I saw one on mad-made island(Seminole) last Monday that might have been that large.  I was shocked to see one that large up there.  I don't recall seeing him last year.

Hey Redneck, Momma ain't gonna be happy with that thing in the den!!!!!

.


----------



## antnye (Feb 13, 2012)

Whoa awesome!!!


----------



## southernwhitetailMD (Feb 13, 2012)

Wow, that thing looks awesome!


----------



## FF-Emt Diver (Feb 14, 2012)

Awesome mount, I saw it at the rama in Perry.

I also me Mr. Ray Knight and spent a good bit of time at his booth, he really does some good work and has prices that can't be beat!..I have a whole truckload of stuff that will be going to him soon!


----------



## redneck83 (Feb 14, 2012)

Nice mount


----------



## FF-Emt Diver (Feb 15, 2012)

LOL, Thanks I realized it later and was too busy to edit...I dunno what I was thinking


----------



## frydaddy40 (May 1, 2012)

*Looks good.*

Looks good  REDNECK1  enjoy being at the top. 

    I'm coming for ya this year.    frydaddy


----------



## Michael (May 1, 2012)

frydaddy40 said:


> Looks good  REDNECK1  enjoy being at the top.
> 
> I'm coming for ya this year.    frydaddy



op2:


----------



## rum3002576 (May 3, 2012)

awesome gator,


----------



## rum3002576 (May 3, 2012)

wife will have 6 points this year, hoping to come down again.


REDNECK1 said:


> Zone 1,2,3 in that order it takes close to 5 pts to get zone 1, 4pts will get zone 2or3.


----------



## Gator McKlusky (May 4, 2012)

that gar on the wall is laughing at yall


----------



## BornToHuntAndFish (May 5, 2012)

Mighty fine big ole monster gator.  Congrats.


----------



## rnelson5 (May 6, 2012)

j_seph said:


> how much a mount like that cost


At least a million dollars!!!!


----------



## Boar Hog (May 11, 2012)

rum3002576 said:


> wife will have 6 points this year, hoping to come down again.



Bring her on down, and we'll see if we can get her one like the one we got you last year!


----------



## Dep6 (Jul 3, 2012)

Awesome Gator there sir. Had the record for 2 years so am down but not out. I'll be trying again for it, good luck to all!!


----------



## REDNECK1 (Jul 4, 2012)

As far as I'm concerned yours was,  a great one also dep6 everyone gets lucky once and a while and who knows we all will try to get one bigger that is what makes us do it each year so maybe some lucky person will get the chance for me to guide them to a good one also


----------



## Hunt'nDawg (Jul 4, 2012)

If anyone is looking for a guide, redneck1 is the way to go.   He had me on gators from the moment I stepped on board.   Brought home a 9'4" from Seminole.


----------



## groundhawg (Jul 4, 2012)

Hunt'nDawg said:


> If anyone is looking for a guide, redneck1 is the way to go.   He had me on gators from the moment I stepped on board.   Brought home a 9'4" from Seminole.
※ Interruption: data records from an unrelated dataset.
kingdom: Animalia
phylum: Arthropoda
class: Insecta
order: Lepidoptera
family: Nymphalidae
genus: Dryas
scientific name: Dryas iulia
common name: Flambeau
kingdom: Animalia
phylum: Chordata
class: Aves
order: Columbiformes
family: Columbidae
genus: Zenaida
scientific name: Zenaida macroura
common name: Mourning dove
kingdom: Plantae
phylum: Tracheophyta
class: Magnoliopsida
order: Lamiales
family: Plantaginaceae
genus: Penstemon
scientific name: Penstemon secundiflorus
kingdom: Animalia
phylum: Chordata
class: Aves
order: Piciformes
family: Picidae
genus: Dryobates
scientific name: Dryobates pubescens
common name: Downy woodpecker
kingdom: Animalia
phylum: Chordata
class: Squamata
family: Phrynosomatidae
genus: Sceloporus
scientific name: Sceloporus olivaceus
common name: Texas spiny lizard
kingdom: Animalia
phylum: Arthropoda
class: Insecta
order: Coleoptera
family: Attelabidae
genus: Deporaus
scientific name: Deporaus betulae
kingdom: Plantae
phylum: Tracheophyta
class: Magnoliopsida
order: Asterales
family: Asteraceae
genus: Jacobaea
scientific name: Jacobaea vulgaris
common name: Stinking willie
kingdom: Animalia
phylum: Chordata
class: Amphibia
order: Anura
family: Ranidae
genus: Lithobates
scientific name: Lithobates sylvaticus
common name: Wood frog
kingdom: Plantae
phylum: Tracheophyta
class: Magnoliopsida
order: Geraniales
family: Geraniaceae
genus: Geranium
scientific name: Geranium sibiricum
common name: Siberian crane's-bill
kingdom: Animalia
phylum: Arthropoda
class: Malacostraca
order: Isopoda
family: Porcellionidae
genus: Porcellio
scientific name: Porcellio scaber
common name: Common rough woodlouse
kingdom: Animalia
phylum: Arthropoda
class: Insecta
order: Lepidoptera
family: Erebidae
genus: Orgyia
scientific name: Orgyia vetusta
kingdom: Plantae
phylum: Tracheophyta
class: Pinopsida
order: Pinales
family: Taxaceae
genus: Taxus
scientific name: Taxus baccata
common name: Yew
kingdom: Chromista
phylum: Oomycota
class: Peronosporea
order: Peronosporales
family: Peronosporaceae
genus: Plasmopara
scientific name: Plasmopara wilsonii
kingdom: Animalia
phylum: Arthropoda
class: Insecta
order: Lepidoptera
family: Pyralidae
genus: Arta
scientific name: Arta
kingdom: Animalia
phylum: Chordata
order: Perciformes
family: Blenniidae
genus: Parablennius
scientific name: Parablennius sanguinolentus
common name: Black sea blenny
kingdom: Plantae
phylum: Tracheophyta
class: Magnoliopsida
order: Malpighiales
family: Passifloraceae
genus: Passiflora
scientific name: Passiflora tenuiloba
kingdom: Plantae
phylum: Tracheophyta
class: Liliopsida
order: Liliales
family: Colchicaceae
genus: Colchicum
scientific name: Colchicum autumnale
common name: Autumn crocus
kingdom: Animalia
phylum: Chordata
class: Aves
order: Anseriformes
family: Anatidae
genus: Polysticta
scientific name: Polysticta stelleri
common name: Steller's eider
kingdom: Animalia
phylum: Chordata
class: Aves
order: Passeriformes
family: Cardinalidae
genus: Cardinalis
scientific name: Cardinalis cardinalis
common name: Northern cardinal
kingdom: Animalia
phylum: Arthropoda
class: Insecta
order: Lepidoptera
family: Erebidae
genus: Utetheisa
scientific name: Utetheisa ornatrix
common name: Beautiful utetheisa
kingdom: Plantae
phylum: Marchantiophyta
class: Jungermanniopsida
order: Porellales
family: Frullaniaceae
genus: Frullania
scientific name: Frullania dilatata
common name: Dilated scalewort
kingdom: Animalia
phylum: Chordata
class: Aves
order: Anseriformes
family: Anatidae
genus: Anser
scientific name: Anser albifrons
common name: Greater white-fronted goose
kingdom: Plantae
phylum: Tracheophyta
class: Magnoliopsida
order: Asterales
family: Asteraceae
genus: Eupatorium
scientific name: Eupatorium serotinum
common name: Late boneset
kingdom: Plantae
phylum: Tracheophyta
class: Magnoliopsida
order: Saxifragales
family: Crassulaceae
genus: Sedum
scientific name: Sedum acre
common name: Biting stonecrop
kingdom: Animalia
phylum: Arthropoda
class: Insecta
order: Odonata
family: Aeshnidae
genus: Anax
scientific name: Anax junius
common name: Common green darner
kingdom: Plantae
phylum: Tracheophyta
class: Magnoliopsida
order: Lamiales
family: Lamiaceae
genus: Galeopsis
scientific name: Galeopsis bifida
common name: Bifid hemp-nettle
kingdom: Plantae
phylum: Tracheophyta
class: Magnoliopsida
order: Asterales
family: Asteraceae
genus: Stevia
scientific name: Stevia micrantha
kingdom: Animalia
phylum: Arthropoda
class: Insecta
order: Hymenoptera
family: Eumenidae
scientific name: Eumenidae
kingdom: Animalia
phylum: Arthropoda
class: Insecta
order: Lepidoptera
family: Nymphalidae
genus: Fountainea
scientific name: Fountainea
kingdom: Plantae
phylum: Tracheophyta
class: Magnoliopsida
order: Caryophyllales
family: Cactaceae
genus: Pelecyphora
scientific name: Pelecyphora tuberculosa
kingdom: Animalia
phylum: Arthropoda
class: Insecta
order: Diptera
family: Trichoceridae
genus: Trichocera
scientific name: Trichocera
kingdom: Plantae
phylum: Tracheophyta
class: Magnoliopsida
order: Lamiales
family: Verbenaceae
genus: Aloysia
He is one of the very best!   Is taking my son and I this September to Eufaula.  He now has cameras to video the hunt so the memories we make can be shared for a life time.

Happy July 4th.   Thanks to all who have served and those familes who supported the troops.


----------



## REDNECK1 (Jul 4, 2012)

As most may say that have hunted with me it will be a long night I try to get as big a gator as the tag holder wants. A trophy is different in everyone's eyes all I try to do is give as much hands on experience with a alligator as I feel is safe and no harm to the alligator. Except for the dispatching of the gator it will be a exciting hunt you won't forget.


----------



## mwilli24 (Jul 31, 2012)

Very nice mount. Like the wall behind it too...


----------